How to complete this task: Look through the listing below for the string "Saison". Show each line where it occurs.
<<<<
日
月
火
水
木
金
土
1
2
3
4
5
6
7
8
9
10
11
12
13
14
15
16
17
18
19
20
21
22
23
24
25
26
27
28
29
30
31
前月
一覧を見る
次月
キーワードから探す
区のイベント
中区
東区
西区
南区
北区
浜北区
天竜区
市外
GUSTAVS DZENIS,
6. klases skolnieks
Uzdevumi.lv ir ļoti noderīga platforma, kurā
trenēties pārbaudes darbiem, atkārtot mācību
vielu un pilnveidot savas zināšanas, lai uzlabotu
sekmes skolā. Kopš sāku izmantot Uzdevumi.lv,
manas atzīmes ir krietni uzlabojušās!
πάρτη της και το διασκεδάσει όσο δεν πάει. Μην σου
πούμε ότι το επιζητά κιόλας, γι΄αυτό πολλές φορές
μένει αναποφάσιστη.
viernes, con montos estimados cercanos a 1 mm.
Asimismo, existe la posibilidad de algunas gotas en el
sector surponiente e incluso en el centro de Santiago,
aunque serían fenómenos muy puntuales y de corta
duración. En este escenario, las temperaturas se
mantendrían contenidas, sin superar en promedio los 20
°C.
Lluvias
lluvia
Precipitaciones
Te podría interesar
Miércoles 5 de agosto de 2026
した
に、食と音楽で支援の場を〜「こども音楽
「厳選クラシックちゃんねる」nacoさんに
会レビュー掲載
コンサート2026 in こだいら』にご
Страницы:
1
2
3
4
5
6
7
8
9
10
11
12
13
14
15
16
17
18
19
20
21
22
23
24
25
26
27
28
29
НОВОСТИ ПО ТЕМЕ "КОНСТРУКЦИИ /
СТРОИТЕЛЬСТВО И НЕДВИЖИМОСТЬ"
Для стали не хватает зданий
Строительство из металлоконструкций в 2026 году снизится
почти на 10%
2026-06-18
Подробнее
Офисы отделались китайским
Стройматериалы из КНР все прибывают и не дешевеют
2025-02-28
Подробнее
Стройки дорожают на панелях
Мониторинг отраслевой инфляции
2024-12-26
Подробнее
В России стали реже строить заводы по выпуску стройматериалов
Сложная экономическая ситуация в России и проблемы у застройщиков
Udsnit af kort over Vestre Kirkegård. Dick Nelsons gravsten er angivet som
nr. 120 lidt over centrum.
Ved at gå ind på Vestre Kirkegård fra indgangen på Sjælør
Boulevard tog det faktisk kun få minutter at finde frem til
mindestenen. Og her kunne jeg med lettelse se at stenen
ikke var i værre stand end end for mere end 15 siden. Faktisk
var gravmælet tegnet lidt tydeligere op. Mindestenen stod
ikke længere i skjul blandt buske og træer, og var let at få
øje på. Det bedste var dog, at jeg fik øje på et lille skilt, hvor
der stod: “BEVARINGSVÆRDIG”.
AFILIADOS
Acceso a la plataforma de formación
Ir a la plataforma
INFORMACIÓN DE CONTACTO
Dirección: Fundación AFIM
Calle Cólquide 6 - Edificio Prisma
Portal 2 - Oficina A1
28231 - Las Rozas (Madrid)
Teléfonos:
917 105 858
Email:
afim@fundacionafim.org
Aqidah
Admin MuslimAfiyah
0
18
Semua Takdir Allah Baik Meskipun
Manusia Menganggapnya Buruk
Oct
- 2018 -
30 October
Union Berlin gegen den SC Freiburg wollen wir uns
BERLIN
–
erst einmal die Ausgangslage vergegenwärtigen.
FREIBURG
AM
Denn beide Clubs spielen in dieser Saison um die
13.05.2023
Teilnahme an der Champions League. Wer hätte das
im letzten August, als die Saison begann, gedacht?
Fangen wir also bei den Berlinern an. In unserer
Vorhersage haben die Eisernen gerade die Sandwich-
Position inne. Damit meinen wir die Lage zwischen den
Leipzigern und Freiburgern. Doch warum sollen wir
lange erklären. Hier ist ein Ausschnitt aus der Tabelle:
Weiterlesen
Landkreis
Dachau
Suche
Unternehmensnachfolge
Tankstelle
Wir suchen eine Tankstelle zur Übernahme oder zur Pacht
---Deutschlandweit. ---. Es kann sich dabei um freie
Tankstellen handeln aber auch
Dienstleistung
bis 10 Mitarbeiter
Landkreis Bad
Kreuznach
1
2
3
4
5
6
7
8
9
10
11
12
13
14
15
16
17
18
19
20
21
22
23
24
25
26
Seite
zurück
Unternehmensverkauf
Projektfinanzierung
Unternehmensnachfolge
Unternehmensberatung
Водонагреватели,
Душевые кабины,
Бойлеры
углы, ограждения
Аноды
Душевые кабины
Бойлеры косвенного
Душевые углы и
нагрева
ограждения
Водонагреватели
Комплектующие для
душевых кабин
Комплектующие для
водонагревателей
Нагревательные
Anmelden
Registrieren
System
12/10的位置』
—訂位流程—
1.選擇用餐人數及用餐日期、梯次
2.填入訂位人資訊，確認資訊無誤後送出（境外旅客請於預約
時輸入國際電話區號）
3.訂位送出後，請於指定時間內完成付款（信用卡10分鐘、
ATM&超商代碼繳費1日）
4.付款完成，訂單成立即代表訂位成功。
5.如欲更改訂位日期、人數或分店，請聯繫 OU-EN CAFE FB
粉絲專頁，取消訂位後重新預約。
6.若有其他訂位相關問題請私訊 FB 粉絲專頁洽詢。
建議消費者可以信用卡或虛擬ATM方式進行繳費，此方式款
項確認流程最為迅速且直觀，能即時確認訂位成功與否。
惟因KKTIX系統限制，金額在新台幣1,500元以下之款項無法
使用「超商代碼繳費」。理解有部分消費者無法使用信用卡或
>>>>
<<<<
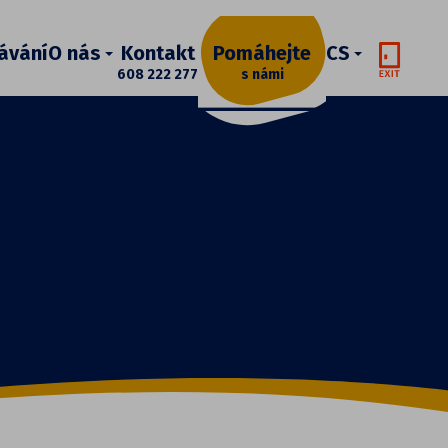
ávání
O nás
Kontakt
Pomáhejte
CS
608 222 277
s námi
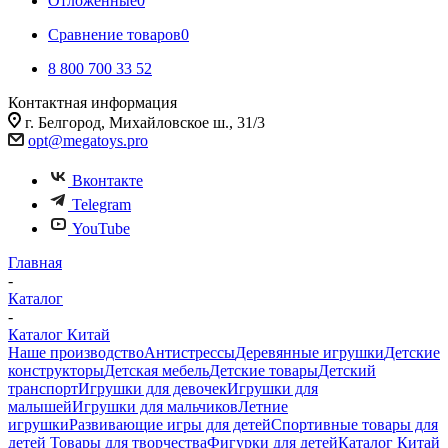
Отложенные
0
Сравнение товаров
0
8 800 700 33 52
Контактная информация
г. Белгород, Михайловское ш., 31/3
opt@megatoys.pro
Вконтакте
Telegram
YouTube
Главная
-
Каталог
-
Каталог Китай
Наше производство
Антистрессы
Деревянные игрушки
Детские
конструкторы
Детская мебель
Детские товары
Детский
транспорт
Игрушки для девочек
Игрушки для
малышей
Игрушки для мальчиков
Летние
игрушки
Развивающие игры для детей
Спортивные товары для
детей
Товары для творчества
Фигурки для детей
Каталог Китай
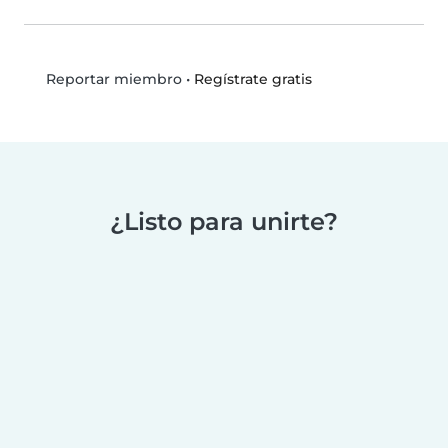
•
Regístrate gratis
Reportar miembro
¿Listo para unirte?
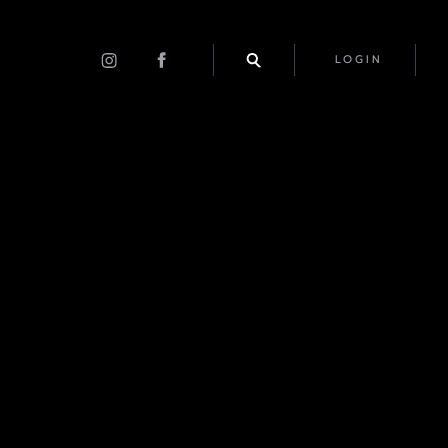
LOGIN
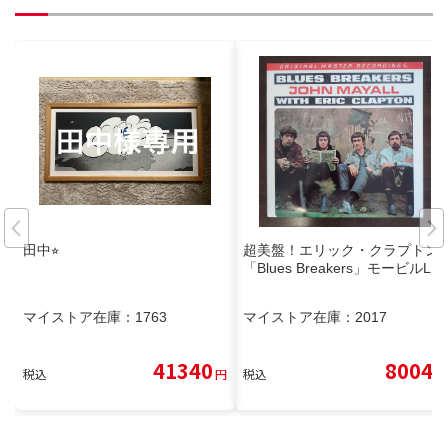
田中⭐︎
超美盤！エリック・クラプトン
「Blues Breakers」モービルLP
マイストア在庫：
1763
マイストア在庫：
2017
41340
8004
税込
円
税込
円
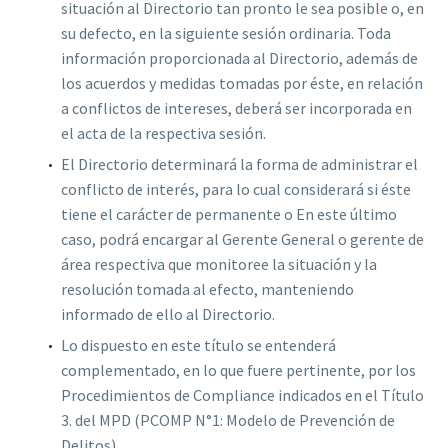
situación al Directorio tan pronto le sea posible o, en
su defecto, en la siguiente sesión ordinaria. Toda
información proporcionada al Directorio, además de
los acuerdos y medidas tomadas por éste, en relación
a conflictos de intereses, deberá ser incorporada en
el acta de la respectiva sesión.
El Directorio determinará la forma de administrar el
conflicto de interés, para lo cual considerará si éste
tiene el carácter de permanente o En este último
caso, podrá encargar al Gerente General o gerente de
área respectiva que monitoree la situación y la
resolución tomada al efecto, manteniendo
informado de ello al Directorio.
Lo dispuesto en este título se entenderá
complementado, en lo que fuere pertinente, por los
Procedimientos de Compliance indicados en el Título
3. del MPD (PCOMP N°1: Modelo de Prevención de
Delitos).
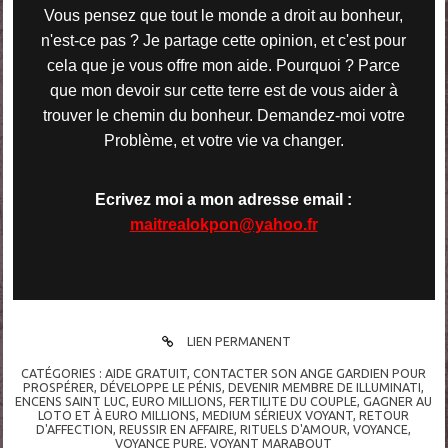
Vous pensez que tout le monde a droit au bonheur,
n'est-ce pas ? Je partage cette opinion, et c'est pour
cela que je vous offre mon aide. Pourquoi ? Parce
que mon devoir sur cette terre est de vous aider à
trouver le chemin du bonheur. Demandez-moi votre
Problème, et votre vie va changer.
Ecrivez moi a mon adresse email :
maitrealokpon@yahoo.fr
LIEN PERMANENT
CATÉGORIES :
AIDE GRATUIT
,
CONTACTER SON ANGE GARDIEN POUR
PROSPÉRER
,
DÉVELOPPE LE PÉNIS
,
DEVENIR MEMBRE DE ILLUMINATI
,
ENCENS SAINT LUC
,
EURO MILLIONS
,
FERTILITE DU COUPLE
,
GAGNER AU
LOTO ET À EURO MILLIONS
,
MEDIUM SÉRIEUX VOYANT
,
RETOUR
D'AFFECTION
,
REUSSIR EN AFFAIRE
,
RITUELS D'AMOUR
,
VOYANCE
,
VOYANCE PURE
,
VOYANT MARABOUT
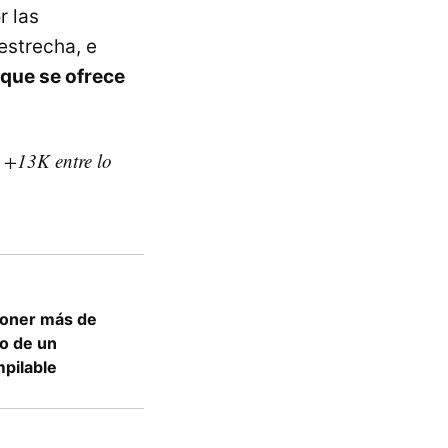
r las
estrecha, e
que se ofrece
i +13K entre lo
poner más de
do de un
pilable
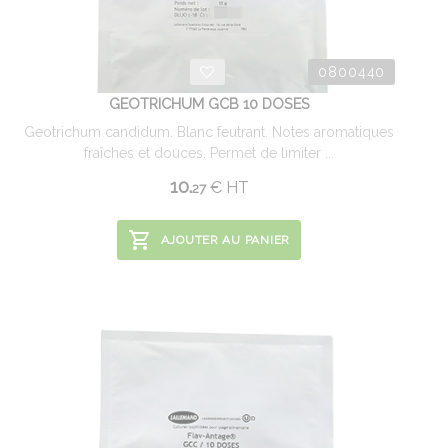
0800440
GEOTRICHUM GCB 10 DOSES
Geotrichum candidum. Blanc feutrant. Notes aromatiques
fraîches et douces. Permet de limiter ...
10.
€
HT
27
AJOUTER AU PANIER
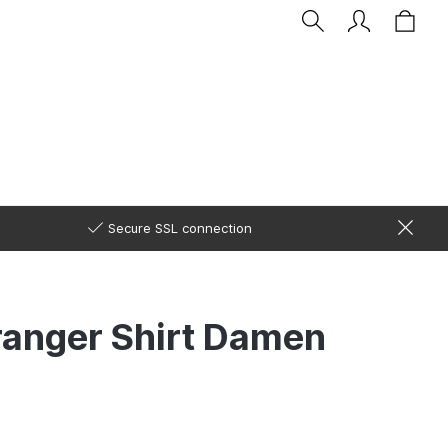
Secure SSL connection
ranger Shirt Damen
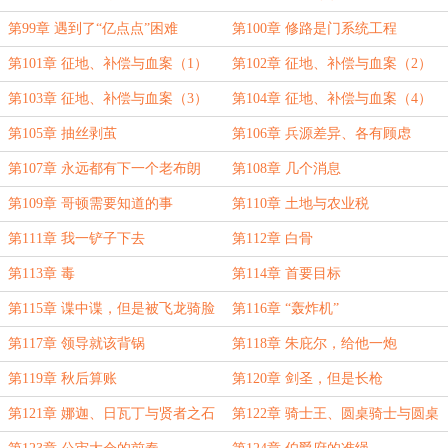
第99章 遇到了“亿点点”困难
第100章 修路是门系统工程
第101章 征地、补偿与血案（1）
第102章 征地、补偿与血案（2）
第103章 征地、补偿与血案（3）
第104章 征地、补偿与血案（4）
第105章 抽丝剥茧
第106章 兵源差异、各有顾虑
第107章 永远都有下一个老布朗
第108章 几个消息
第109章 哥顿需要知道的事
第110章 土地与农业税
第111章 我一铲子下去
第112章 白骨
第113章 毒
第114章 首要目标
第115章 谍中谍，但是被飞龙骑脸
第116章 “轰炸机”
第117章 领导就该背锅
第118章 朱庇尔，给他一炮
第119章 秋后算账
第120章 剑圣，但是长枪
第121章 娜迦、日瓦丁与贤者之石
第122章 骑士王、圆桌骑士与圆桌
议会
>>>>
<<<<
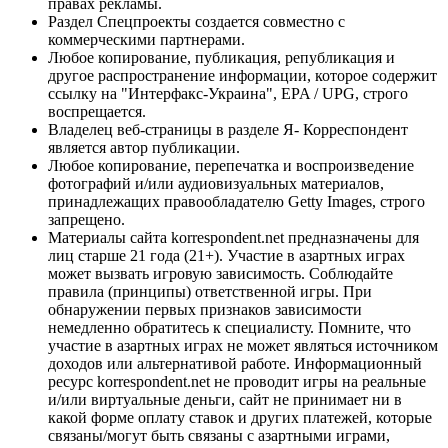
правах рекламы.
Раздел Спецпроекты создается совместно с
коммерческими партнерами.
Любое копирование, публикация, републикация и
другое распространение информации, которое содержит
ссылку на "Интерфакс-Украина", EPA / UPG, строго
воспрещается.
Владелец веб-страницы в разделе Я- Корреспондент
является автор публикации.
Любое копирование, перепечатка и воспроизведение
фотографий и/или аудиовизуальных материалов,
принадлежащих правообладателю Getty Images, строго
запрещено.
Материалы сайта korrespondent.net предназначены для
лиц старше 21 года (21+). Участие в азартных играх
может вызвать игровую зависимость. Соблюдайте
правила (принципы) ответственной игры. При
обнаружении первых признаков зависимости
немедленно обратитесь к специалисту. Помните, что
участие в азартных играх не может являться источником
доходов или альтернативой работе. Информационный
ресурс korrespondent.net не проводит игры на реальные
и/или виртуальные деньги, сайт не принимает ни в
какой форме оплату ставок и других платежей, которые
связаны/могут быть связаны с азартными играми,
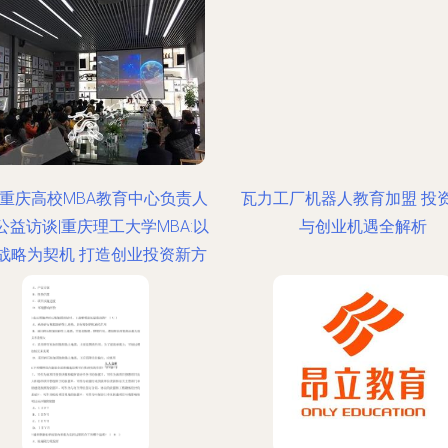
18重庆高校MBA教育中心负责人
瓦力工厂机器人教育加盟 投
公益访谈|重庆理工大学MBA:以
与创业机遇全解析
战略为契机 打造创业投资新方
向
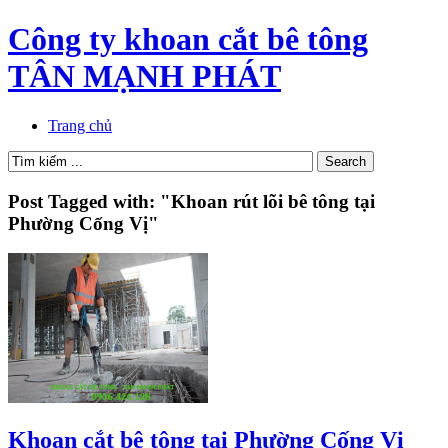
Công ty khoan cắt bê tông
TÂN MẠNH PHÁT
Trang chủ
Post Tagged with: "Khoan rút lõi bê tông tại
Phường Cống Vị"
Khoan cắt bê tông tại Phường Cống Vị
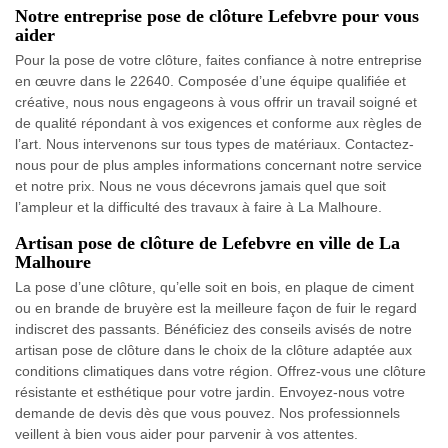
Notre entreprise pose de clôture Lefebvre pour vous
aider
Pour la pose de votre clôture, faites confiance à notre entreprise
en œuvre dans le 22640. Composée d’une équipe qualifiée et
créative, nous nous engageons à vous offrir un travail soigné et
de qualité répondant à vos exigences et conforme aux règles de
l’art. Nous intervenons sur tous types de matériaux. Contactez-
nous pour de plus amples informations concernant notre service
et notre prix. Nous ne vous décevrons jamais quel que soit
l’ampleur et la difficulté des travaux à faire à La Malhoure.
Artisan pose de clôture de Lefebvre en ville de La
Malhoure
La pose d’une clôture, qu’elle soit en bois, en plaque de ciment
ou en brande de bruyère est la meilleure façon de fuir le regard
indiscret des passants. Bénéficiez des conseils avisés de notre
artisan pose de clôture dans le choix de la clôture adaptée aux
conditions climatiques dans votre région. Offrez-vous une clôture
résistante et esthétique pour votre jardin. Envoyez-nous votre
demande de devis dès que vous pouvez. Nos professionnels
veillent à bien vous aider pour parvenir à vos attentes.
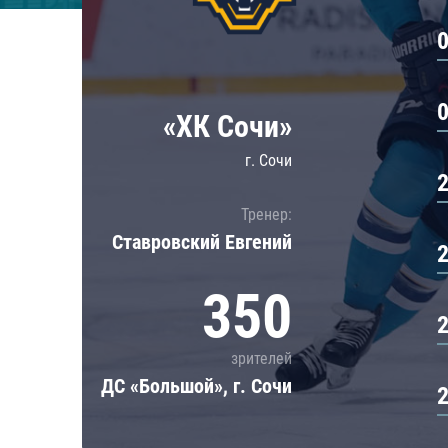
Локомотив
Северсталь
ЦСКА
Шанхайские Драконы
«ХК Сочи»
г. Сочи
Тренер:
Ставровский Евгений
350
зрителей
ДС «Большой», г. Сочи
>>>>
Output for this task:
Denn beide Clubs spielen in dieser Saison um die
im letzten August, als die Saison begann, gedacht?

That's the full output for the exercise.